Bandit 1250 Trike Frame

In the simplest terms, choosing the right frame for a trike can make all the difference.  Vehicles that have high torsional rigidity deliver a superior ride, superior handling and better response to driver input. Improving the torsional rigidity of a vehicle allows the suspension to work more efficiently and predictably. Vehicles with high torsional rigidity will see more travel in the suspension, as the chassis isn’t moving. Considering the suspension uses dampers and the chassis doesn’t, it makes sense why you want the suspension to move and not the chassis.

This is a rewrite done on an excellent lecture given by Robert “Smitty” Smith at the University Of California, Irvine or UCI on making a chassis or frame. Most of the images and the basic concepts are all taken from the video. If you want to see the full lecture you can see it HERE.

[Different Types Of Chassis]

[Trike Space Frame Chassis]

Smitty starts off talking about how he made the models to demonstrate the theory.  He used one x half inch square pine pieces. The pine pieces are available in any lumber yard across the country and are cheap.  All three models are made from the same wood, but more importantly they are made using a similar amount of pieces. He used between 235 linear inches and 238 linear inches. So for a demonstration it makes it as fair as can be.

All the joints are made in the same way.  Each piece of wood is wood-glued to another.  He constructed the models this way so we could compare the geometries of these three basic designs of a chassis as clearly as possible.

[One Half Inch Square Pine Used In All Three Models]

Ladder Frame For A Trike?

The first chassis to look at is the Ladder Chassis.  It is constructed with two long beams with a few connecting cross beams.  This chassis is exactly what you find in heavy duty trucks. When you take the cab off you will see this chassis.

Made from two very robust beams. These side beams are made of three levels of the half inch wood all laminated together with glue to make it much stronger. The cross members are two levels of half inch wood high and laminated together.

[Ladder Chassis]

Now an actual truck frame will not be quite as strong as this model as they would have to remove one of the cross pieces to allow the engine to sit there.  The Ladder Chassis has the main advantage of being very strong as a beam (down its length).  As for torsional rigidity, not so good.

Box Frame For A Trike?

The next structure is known as a Box Frame Chassis or 4 tube design.  It is four long tubes connected by cross beams horizontally and vertically with diagonals on the ends.  These frames can be used in racing as they give lots of room for the driver, engine and other mechanicals.

[Box Frame Chassis]

Space Frame For A Trike?

Lastly we have a Space Frame Chassis.  The definition of a space frame is that all the structural loads are carried in tension or compression, not in bending.  For example, if we go back to our Box Frame and put load on the long top beam, it is going to bow downwards (bending) which is bad.  The same is true if we look at the Ladder Frame. It only has the bulk (physicality) of the beams to support the pressure or weight.

[Space Frame Chassis]

So here we have three structures.  The Ladder, The Box and the The Space Frame.  They are all made from the same materials, all bonded with glue and all take up the same footprint.

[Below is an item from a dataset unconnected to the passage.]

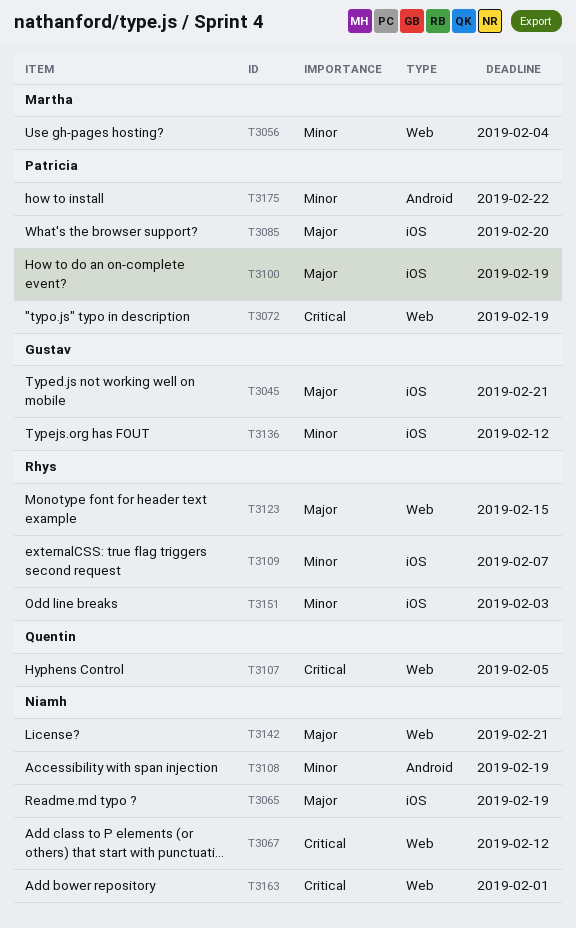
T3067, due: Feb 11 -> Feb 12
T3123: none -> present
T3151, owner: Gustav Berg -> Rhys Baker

Our goal with building a frame is to minimise torsional twisting or put another way, increase the torsional rigidity.

If you look at the bottom of each of the models you will find that they are fixed to the table at three points.  Each of the models have an unsupported or dangling corner.

At the corner that is unsupported we have attached an arm with a spindle on the end.  If we push down on that arm we get to see the Ladder frame actually twist or demonstrate its deflection.

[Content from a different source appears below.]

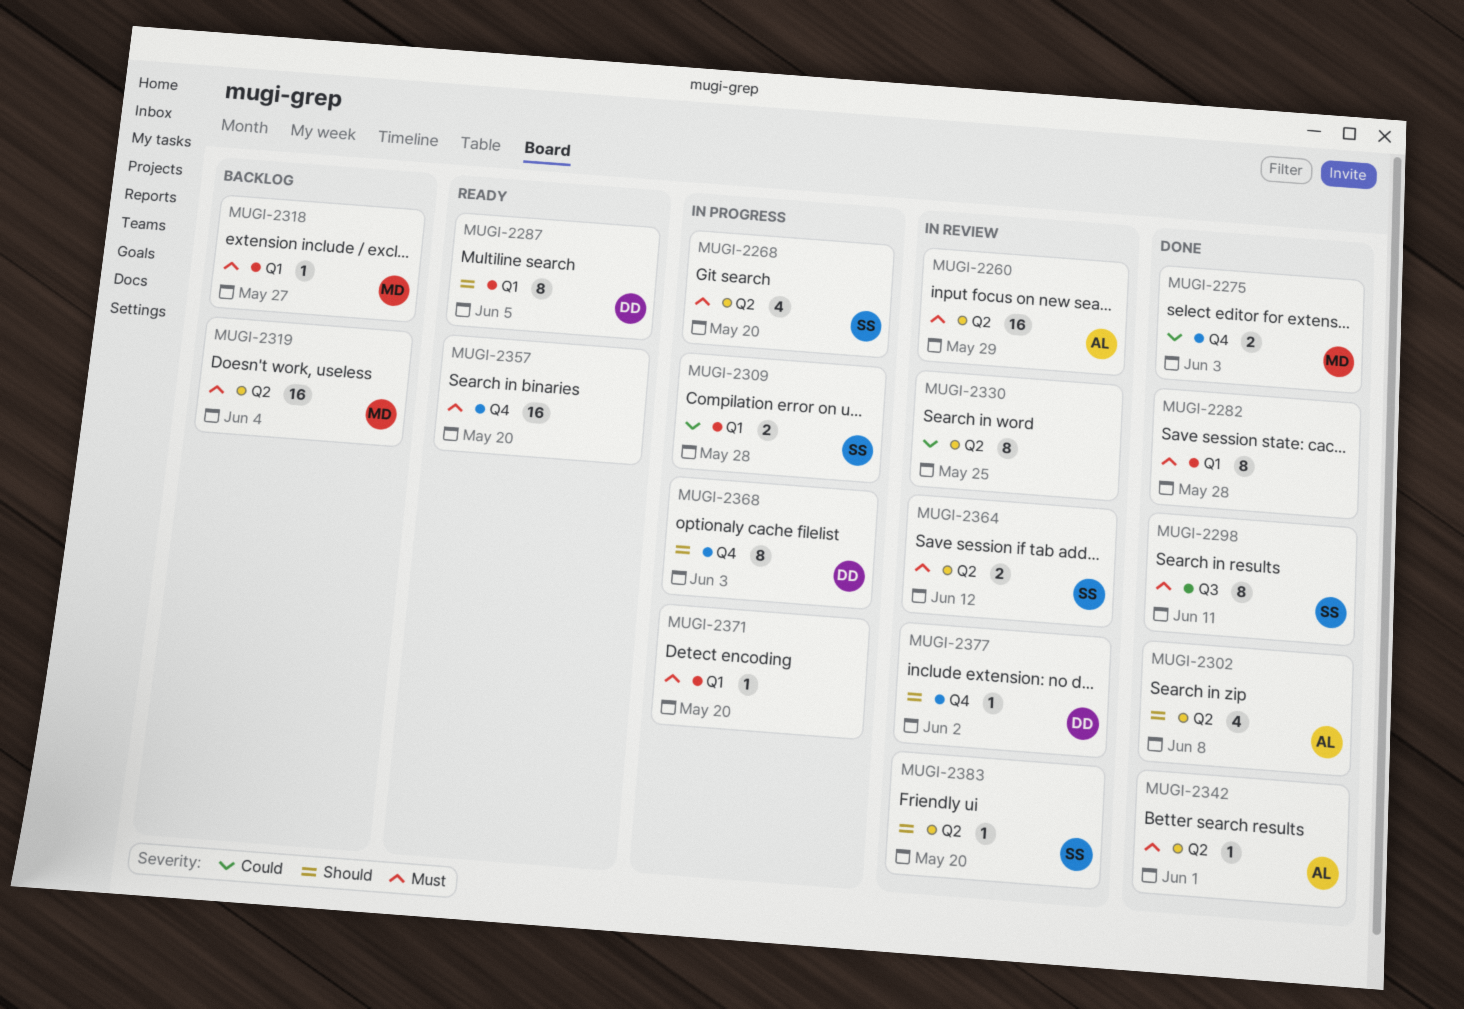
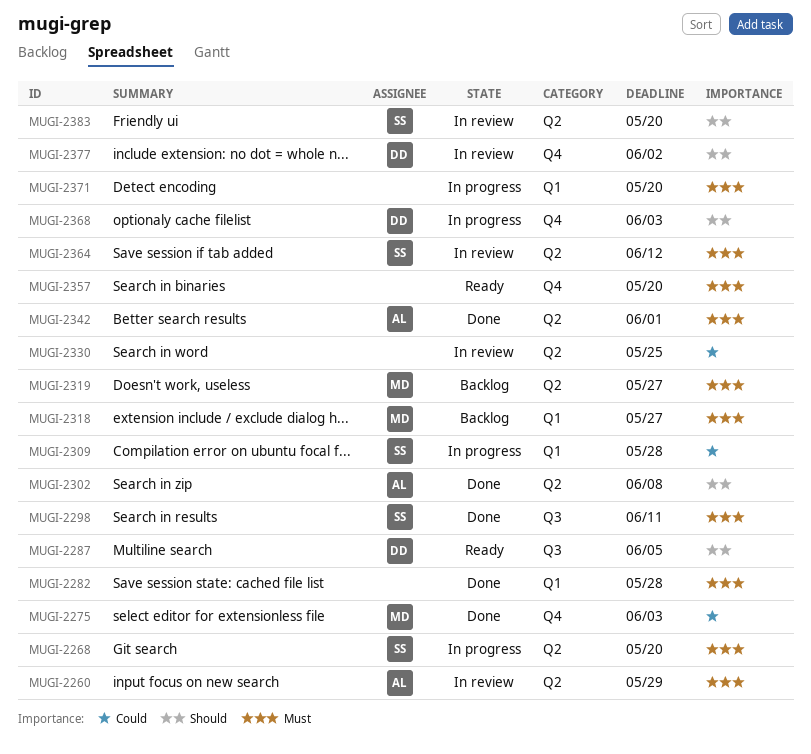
MUGI-2287, label: Q1 -> Q3
MUGI-2319, due: Jun 4 -> May 27

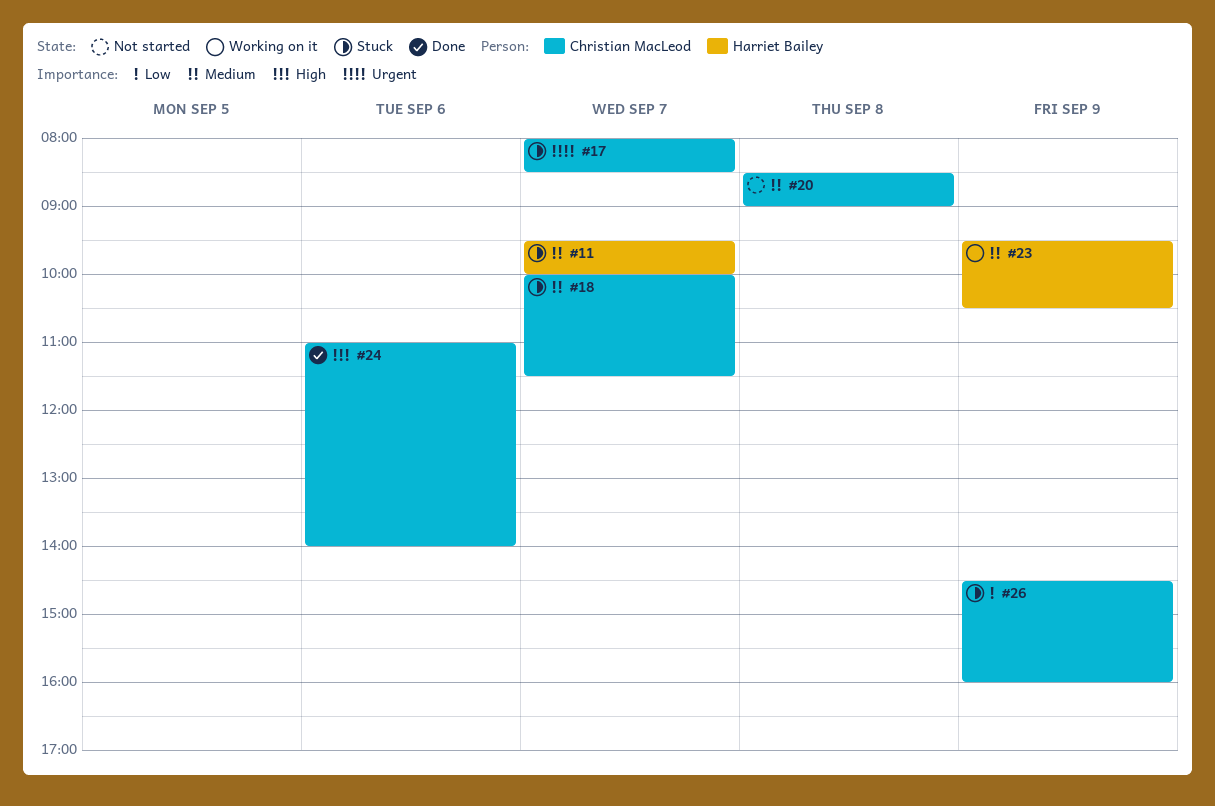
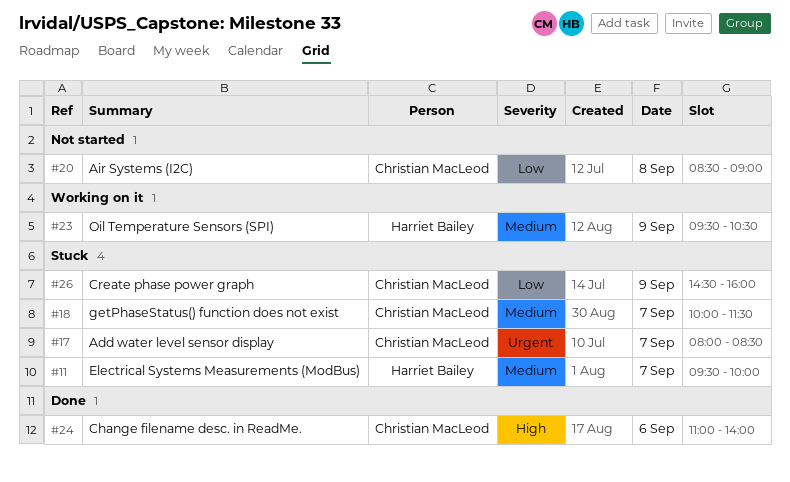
#20, priority: Medium -> Low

So we want to measure the deflection of each of the models.  We will use the exact same system we use to test a full sized car.  Support the structure on three corners and put weight on the forth and then measure the deflection.  In this case we will use a Dial Indicator to measure the deflection. It measures down to 1/1000 of an inch increments.

So if we drop just two common nuts down the spindle on to the levering arm, we get a deflection on the Ladder Frame.

[2 x Nuts Produces Twist In Ladder Frame]

[5 x Nuts Produces Twist In Box Frame]

For the Box Frame we need to add five nuts before we see deflection.

On the Space Frame we see a very different result.  We see this because it is made totally from triangle and pyramids therefore distributing the lead around the frame.  On the Space Frame we can place a massive 45 nuts before we see twisting in the frame.

[45 Nuts On The Space Frame]

The lesson here is that Structural Rigidity comes from Geometry not necessarily from the type of materials used or the amount of those materials used.  We also will see cost savings by using a space frame because we get to use less materials in the construction of the frame to get a better result.

So overall, if we look at the three frames, the Ladder we can say has 100% torsional rigidity, the Box Frame has 260% and the Space Frame has a massive 1800% increase in rigidity.

Smitty finishes by saying that triangles are an engineers best friend.  I couldn't agree more.

[1800 Percent Increase On The Space Frame]

Conclusion Of Which Frame Is Best For A Trike?

Wow, those differences in the rigidity are amazing.  I can’t see why anyone would want to build a car or trike out of anything but a space frame.  For me, if I am going to the trouble to produce something that can go this fast and handle this well, then I want it to also have the ability to keep me safe not just increase performance.  The Space Frame certainly does all these things plus keeps the cost and weight down.

I love it.  Thanks for the video Smitty and UCI.  Very cool.

Hope this helps you guys when it comes to trikes and how to build them.